Engaging with your toddler, reading books and talking with them about their world has never been more important. A new study in the journal aptly named Child Development found that children who had good oral vocabularies (what they could express) by age two were better prepared kindergarteners academically and behaviorally than others in their classroom.

They noticed gaps in oral vocabulary began emerging as early as two years of age. That means its important for parents and preschool teachers to spend some time engaging with toddlers in activities that will expand the 2-year-olds’ vocabularies. So how do we do this?

Tanya Christ and X. Christine Wang developed a list in Supporting Preschoolers’ Vocabulary Learning based on current research. I’ve paired examples from The Little Blue Truck, by Alice Schertle.

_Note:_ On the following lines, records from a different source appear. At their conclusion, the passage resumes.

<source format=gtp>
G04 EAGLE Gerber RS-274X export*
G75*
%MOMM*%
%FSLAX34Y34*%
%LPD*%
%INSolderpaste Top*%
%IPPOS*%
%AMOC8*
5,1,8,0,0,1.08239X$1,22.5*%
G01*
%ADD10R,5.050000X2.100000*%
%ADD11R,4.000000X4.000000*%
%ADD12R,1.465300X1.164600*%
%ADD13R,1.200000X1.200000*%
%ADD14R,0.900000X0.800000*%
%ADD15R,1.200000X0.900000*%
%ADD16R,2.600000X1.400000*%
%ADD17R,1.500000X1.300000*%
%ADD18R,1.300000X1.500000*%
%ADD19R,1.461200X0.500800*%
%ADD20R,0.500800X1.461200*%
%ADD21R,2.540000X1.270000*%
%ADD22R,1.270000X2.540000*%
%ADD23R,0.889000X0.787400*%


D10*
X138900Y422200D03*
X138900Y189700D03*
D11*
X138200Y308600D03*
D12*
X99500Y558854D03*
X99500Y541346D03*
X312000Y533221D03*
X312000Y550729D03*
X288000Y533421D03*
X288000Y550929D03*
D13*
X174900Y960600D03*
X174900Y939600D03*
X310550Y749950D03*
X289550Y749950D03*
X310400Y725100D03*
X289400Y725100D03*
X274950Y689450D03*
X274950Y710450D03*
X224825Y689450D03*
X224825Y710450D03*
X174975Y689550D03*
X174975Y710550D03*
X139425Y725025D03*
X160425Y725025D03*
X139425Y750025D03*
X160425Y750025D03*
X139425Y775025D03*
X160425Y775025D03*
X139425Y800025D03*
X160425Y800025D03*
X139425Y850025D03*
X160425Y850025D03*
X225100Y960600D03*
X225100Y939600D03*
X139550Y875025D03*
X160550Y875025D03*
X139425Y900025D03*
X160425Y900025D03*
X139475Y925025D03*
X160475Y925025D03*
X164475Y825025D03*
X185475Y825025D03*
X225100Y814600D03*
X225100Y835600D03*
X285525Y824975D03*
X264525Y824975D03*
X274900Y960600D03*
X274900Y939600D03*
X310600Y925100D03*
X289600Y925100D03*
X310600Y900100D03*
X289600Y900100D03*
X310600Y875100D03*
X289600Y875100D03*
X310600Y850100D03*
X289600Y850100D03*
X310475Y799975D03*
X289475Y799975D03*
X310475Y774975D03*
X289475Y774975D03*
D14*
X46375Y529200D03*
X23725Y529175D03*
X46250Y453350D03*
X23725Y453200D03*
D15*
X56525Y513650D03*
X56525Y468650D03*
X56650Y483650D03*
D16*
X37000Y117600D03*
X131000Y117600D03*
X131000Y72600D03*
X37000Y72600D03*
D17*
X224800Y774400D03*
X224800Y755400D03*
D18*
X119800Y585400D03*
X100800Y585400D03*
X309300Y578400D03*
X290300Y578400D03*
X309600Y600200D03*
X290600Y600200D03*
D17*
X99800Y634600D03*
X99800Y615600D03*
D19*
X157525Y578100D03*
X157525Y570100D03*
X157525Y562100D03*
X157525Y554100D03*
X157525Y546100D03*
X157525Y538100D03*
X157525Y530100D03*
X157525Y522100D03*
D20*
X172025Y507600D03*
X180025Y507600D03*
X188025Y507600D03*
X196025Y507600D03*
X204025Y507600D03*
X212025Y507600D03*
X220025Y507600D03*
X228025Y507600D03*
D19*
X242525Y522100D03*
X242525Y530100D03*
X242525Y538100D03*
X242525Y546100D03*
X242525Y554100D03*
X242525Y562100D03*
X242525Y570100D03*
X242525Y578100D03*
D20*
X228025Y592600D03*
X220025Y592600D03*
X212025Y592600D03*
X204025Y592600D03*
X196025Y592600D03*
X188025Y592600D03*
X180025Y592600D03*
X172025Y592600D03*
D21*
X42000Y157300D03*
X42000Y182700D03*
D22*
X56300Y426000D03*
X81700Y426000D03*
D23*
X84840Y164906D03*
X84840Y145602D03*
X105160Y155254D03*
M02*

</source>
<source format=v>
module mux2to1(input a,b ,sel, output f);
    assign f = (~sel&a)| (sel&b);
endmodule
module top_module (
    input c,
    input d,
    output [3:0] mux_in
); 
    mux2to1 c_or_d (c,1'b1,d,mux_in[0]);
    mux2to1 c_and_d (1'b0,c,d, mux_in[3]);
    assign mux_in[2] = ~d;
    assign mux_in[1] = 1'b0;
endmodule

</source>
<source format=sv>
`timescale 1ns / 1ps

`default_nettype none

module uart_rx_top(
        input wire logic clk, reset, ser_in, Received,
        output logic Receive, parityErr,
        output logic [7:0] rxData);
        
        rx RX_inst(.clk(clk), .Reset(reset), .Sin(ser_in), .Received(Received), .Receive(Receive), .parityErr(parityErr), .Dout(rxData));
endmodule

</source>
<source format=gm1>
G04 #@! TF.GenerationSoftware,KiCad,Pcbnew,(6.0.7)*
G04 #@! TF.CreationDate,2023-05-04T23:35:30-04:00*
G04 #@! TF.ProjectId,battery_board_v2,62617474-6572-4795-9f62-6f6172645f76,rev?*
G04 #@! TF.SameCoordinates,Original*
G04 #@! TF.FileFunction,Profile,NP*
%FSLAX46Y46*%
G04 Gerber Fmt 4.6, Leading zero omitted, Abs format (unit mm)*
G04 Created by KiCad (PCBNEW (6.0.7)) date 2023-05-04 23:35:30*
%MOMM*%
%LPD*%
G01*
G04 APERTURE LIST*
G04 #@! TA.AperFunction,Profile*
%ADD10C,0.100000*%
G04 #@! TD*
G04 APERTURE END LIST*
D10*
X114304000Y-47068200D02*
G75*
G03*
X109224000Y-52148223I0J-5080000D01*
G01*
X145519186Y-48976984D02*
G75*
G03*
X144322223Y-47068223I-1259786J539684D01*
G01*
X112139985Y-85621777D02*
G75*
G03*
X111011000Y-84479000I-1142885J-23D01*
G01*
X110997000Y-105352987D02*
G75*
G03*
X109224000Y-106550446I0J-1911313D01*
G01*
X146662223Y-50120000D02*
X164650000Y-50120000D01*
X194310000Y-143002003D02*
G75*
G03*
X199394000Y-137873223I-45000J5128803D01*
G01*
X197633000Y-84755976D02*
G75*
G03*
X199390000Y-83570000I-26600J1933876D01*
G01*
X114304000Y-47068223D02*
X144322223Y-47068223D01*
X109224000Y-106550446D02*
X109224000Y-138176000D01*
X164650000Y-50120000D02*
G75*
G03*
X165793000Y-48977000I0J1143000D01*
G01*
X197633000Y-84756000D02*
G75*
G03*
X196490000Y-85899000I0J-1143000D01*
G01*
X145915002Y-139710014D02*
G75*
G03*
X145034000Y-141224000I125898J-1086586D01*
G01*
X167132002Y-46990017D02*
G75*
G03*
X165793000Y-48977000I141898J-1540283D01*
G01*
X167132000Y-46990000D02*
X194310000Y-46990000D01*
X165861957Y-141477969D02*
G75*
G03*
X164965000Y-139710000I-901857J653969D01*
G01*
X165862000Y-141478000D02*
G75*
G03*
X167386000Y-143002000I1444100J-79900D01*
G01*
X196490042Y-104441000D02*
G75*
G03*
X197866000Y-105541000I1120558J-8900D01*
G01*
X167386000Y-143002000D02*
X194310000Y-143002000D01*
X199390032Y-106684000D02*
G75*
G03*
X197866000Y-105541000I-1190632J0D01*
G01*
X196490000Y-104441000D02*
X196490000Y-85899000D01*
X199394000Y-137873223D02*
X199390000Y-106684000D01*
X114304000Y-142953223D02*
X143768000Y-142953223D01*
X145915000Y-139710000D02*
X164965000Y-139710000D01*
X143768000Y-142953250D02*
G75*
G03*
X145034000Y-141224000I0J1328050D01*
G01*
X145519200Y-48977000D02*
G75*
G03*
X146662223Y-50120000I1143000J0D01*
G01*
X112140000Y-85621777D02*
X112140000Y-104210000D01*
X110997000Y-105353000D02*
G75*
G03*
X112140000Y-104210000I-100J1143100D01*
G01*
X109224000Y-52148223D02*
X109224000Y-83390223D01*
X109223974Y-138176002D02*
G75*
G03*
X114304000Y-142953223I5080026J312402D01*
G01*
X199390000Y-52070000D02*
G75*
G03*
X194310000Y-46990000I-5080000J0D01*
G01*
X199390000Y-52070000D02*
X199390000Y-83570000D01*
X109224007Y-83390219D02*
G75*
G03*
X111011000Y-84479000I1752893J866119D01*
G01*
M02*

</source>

1.  Point and label – direct the child’s attention to the word and say the word. This helps the child connect the word and the image. For example, point to the word “road” on the story page and then point to the picture of the road in the book. As you read the story, point to the words related to the animals the little truck sees: a frog, a sheep, etc. Taking care to point to the words and images, so the child can see the relationship between the words and images.

2.  Ask questions that require a use of the word – As you read a book with your child or students, ask a comprehension question to see if they use the word thereby creating a memory of the word’s sounds. For example, “What does a farmer use to carry hay and supplies from one place to another?” and the answer is “a truck.”

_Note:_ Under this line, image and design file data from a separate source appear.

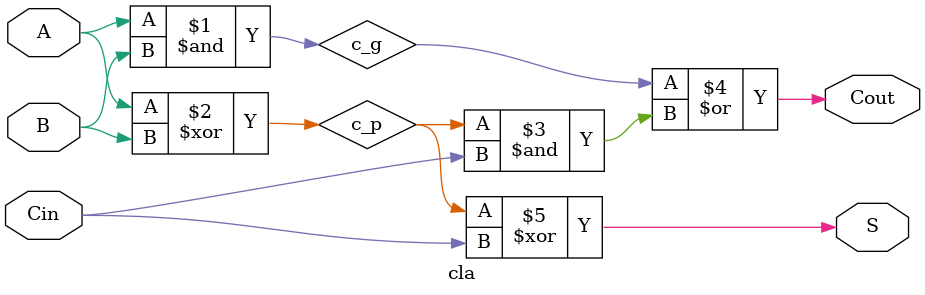
<source format=v>

module cla (
    input wire A, B, Cin,
    output wire S, Cout
);

	// Signal declaration
	wire c_g, c_p;

	// Carry generation and propagation
	assign c_g = A & B;  // Carry generate
	assign c_p = A ^ B;  // Carry propagate

	// Compute carry out and sum
	assign Cout = c_g | (c_p & Cin);
	assign S = c_p ^ Cin;

endmodule

</source>
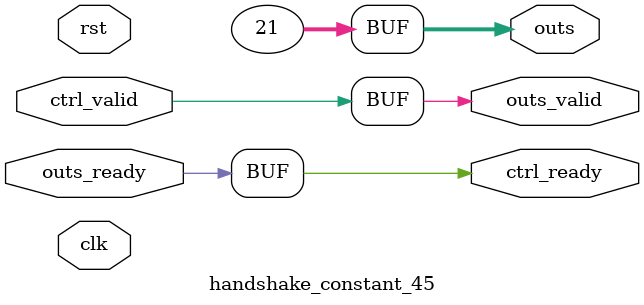
<source format=v>
`timescale 1ns / 1ps
module handshake_constant_45 #(
  parameter DATA_WIDTH = 32  // Default set to 32 bits
) (
  input                       clk,
  input                       rst,
  // Input Channel
  input                       ctrl_valid,
  output                      ctrl_ready,
  // Output Channel
  output [DATA_WIDTH - 1 : 0] outs,
  output                      outs_valid,
  input                       outs_ready
);
  assign outs       = 6'b010101;
  assign outs_valid = ctrl_valid;
  assign ctrl_ready = outs_ready;

endmodule

</source>
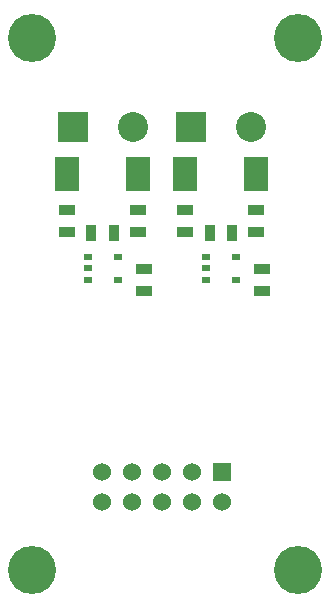
<source format=gbs>
G04 (created by PCBNEW (2013-mar-13)-testing) date Thu 04 Apr 2013 06:27:01 PM CEST*
%MOIN*%
G04 Gerber Fmt 3.4, Leading zero omitted, Abs format*
%FSLAX34Y34*%
G01*
G70*
G90*
G04 APERTURE LIST*
%ADD10C,0.006*%
%ADD11R,0.03X0.02*%
%ADD12R,0.0787X0.1181*%
%ADD13R,0.035X0.055*%
%ADD14R,0.055X0.035*%
%ADD15R,0.06X0.06*%
%ADD16C,0.06*%
%ADD17R,0.1X0.1*%
%ADD18C,0.1*%
%ADD19C,0.16*%
G04 APERTURE END LIST*
G54D10*
G54D11*
X45169Y-47422D03*
X45169Y-46672D03*
X46169Y-47422D03*
X45169Y-47047D03*
X46169Y-46672D03*
X41232Y-47422D03*
X41232Y-46672D03*
X42232Y-47422D03*
X41232Y-47047D03*
X42232Y-46672D03*
G54D12*
X46850Y-43897D03*
X44488Y-43897D03*
X42913Y-43897D03*
X40551Y-43897D03*
G54D13*
X45294Y-45866D03*
X46044Y-45866D03*
X41357Y-45866D03*
X42107Y-45866D03*
G54D14*
X40551Y-45097D03*
X40551Y-45847D03*
X42913Y-45097D03*
X42913Y-45847D03*
X44488Y-45097D03*
X44488Y-45847D03*
X46850Y-45097D03*
X46850Y-45847D03*
X47047Y-47065D03*
X47047Y-47815D03*
X43110Y-47065D03*
X43110Y-47815D03*
G54D15*
X45700Y-53830D03*
G54D16*
X45700Y-54830D03*
X44700Y-53830D03*
X44700Y-54830D03*
X43700Y-53830D03*
X43700Y-54830D03*
X42700Y-53830D03*
X42700Y-54830D03*
X41700Y-53830D03*
X41700Y-54830D03*
G54D17*
X40732Y-42322D03*
G54D18*
X42732Y-42322D03*
G54D17*
X44669Y-42322D03*
G54D18*
X46669Y-42322D03*
G54D19*
X39370Y-39370D03*
X39370Y-57086D03*
X48228Y-39370D03*
X48228Y-57086D03*
M02*

</source>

3.  Ask questions that require using related words to help the child establish a relationship between the vocabulary word and closely related words. You could say, “A truck is a kind of ____ ” and vehicle would be the answer. Name some other vehicles that take you from one place to another. What other vehicles would a farmer use?

4.  Give short definitions – explain the meaning in a short, child-friendly definition to help promote understanding. The original story begins, “Horn went ‘Beep!’. Engine purred. Friendliest sounds you ever heard.” Explain that when an engine “purrs,” it means the truck is working well. 

5.  Use extended approaches – provide opportunities for the child to process and use the words in a deeper way. Talk about the animals the little blue truck passed on the road. What other animals could it have seen that aren’t in the story? What sounds would they make?  What does a ship see as it sails along? …and on and on.

The point is as soon as a child can attend to a book, keep in mind that vocabulary is very important to their successes in kindergarten and beyond. Pay particular attention to children at risk. Their parents are struggling to put food on the table and may not have the time to interact with their young ones which may result in smaller vocabularies. Preschools and HeadStart programs should put vocabulary high on their list.